## Document segment
_ _ _ _
Search code examples
pythonreinforcement-learningstable-baselines

How to access training metrics with a custom logger in Stable Baselines 3?


With stable baselines 3 it is possible to access metrics and info of the environment by using self.training_env.get_attr("your_attribute_name"), however, how does one access the training metrics that are generated by the model?

By setting verbose=1 these training metrics can be printed in the console, but how could one access these in a custom logger?

logs printed in console

Here is some starter code:

import gym
from stable_baselines3 import A2C
from stable_baselines3.common.callbacks import BaseCallback

class MeticLogger(BaseCallback):
    def __init__(self, verbose=0):
        super(MeticLogger, self).__init__(verbose)
    
    def _on_step(self) -> bool:

        #here i would like to access entropy_loss for further processing
        #entropy_loss = self.locals['rollout_buffer']??? perhaps

        return True

env = gym.make('CartPole-v1')

model = A2C('MlpPolicy', env, verbose=1)
model.learn(total_timesteps=1000, callback=MeticLogger())

What should I do to access entropy_loss on_step in the custom logger?


Solution

  • class MeticLogger(BaseCallback):
    def __init__(self,log_frequency=100, verbose=0):
        super(MeticLogger, self).__init__(verbose)
        self.verbose=verbose
        self.log_frequency=log_frequency
        self.value_lossess=[]
    
    def _on_step(self) -> bool:
        if self.n_calls % self.log_frequency == 0:
            if (self.verbose == 1):
                print(f"iterations: {self.model.logger.name_to_value['train/n_updates']}")
                print(f"ep_rew_mean: {self.model.logger.name_to_value['train/ep_rew_mean']}")
                print(f"policy_loss: {self.model.logger.name_to_value['train/policy_loss']}")
                print(f"value_loss: {self.model.logger.name_to_value['train/value_loss']}")
                print(f"entropy_loss: {self.model.logger.name_to_value['train/entropy_loss']}")
                print("--------------------------------")
                self.value_lossess.append(self.model.logger.name_to_value['train/value_loss'])
    
        return True
_ _ _ _
## Instruction
Reproduce the passage of the Stable Baselines 3 logging thread that starts at "env = gym.make('CartPole-v1')" and stops after "the custom logger?".

## Dataset section
_ _ _ _
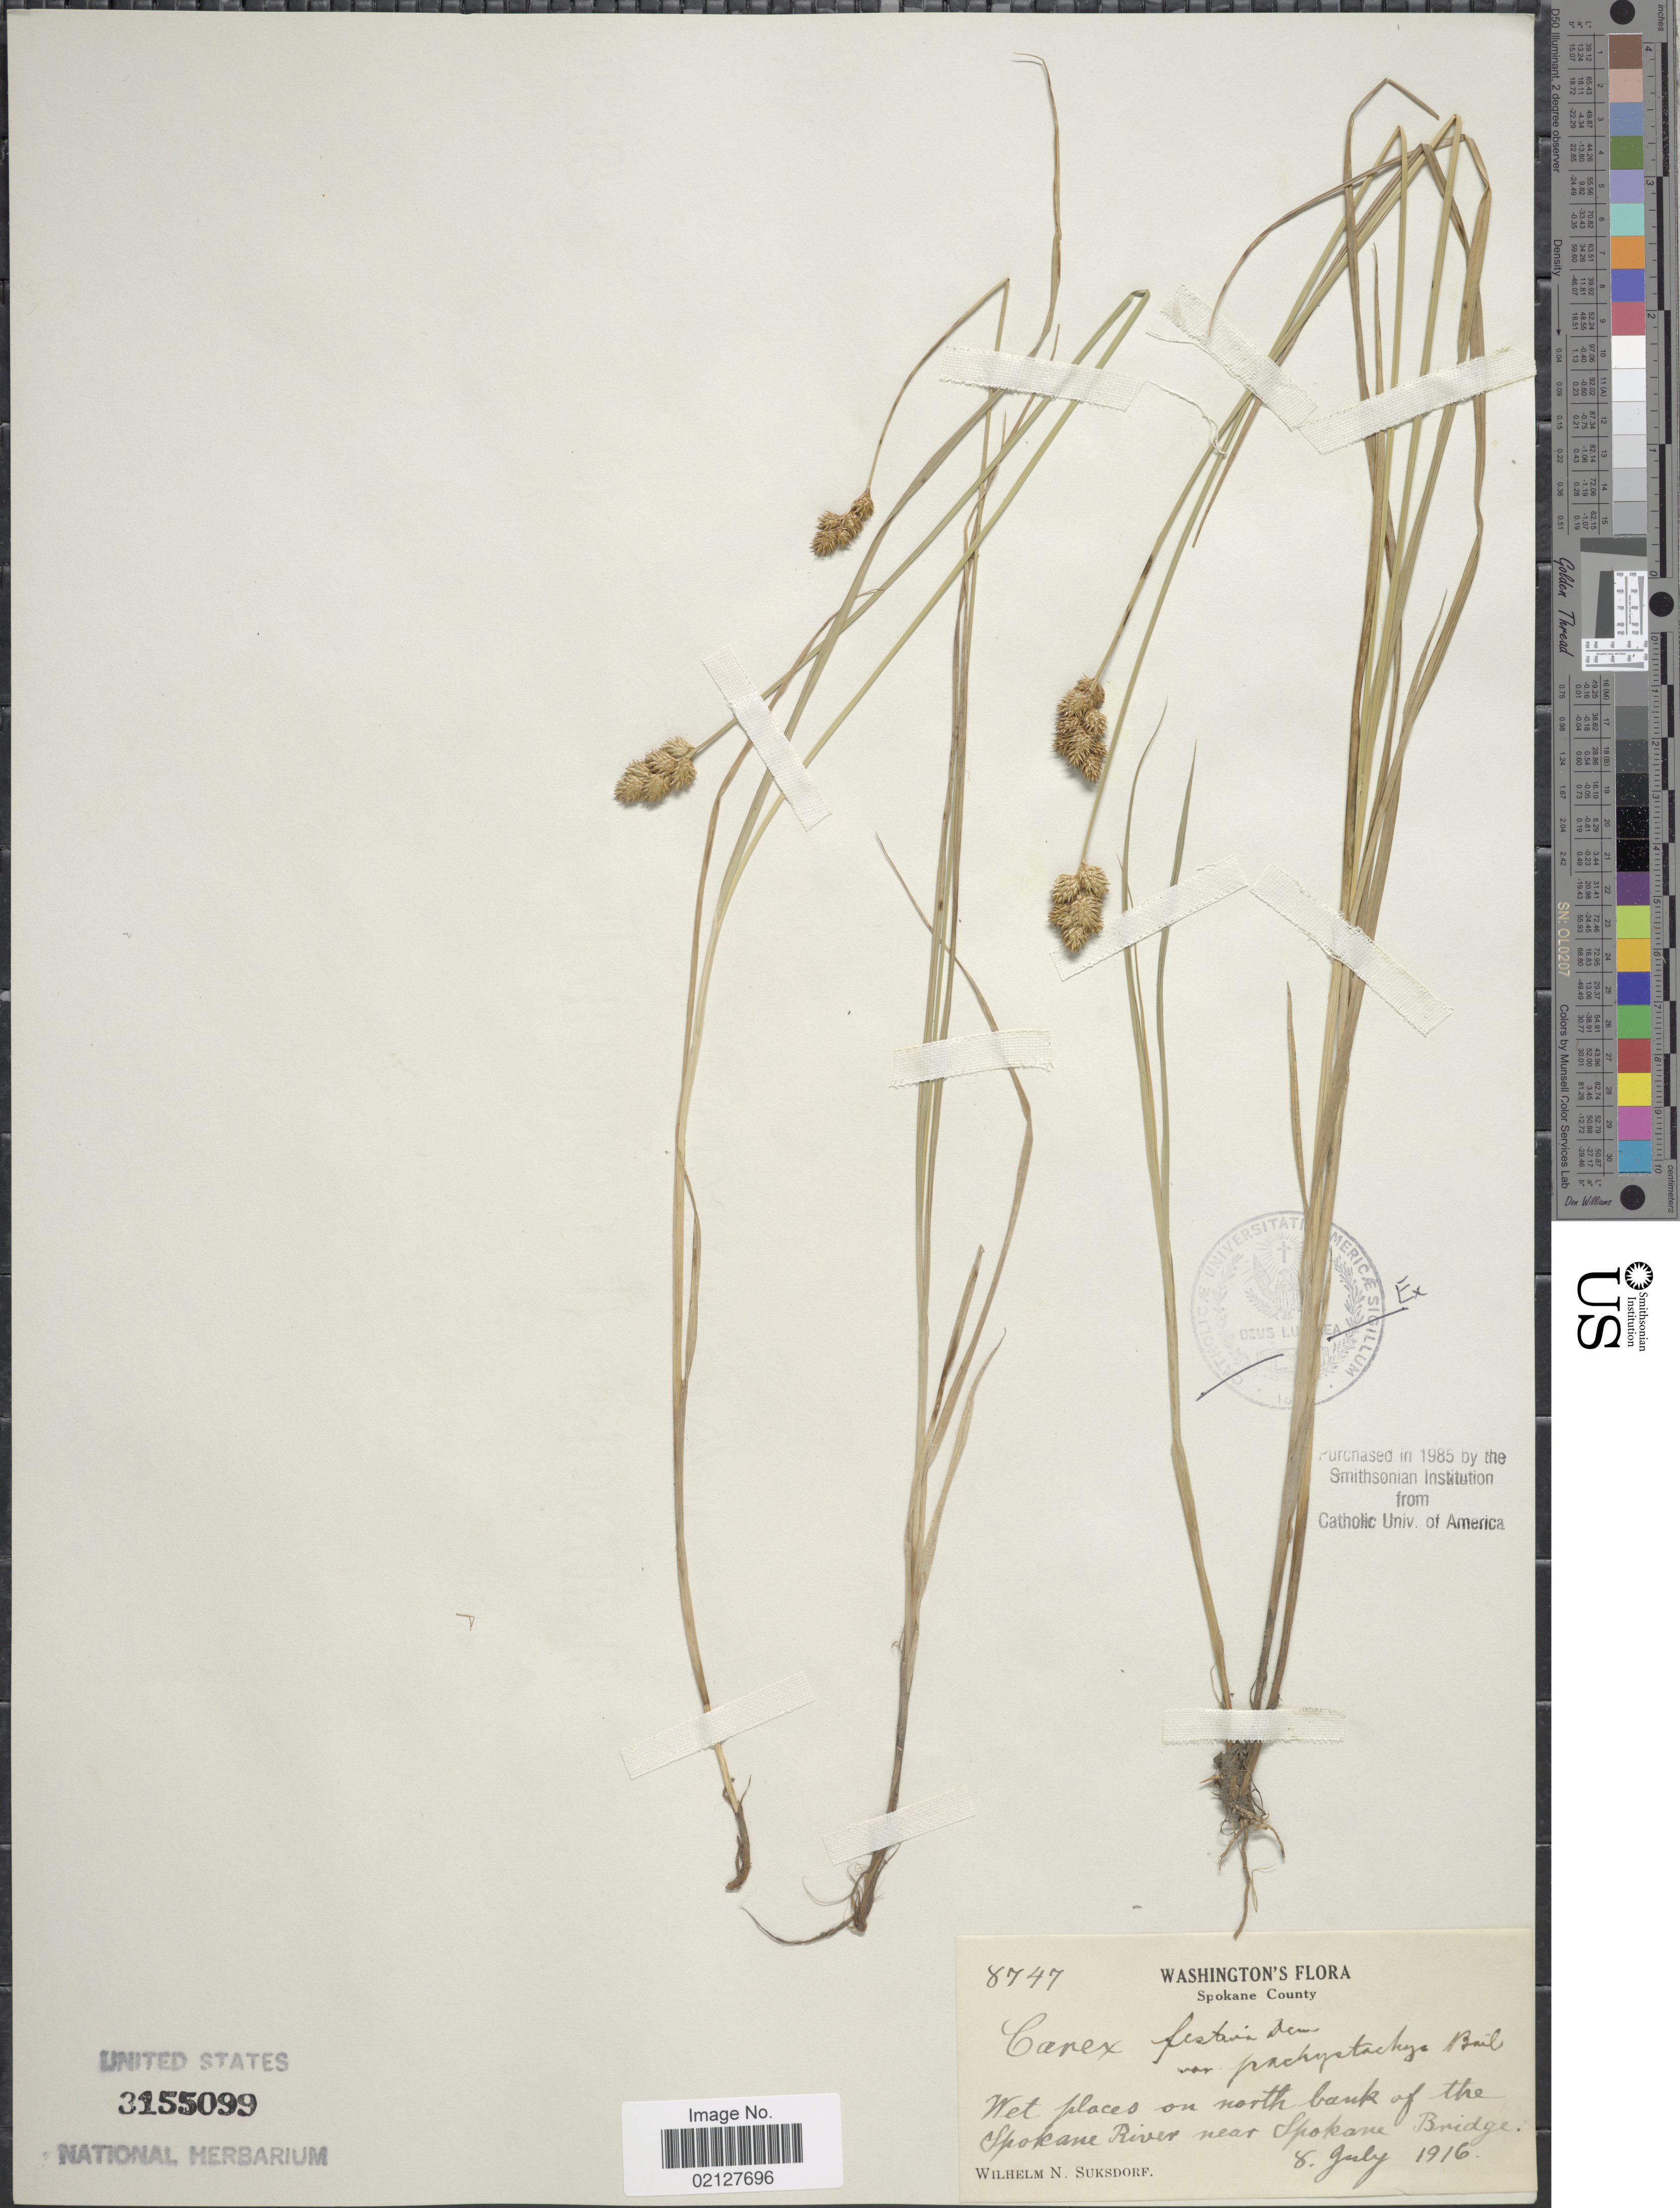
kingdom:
_ _ _ _
## The reply
env = gym.make('CartPole-v1')

model = A2C('MlpPolicy', env, verbose=1)
model.learn(total_timesteps=1000, callback=MeticLogger())

What should I do to access entropy_loss on_step in the custom logger?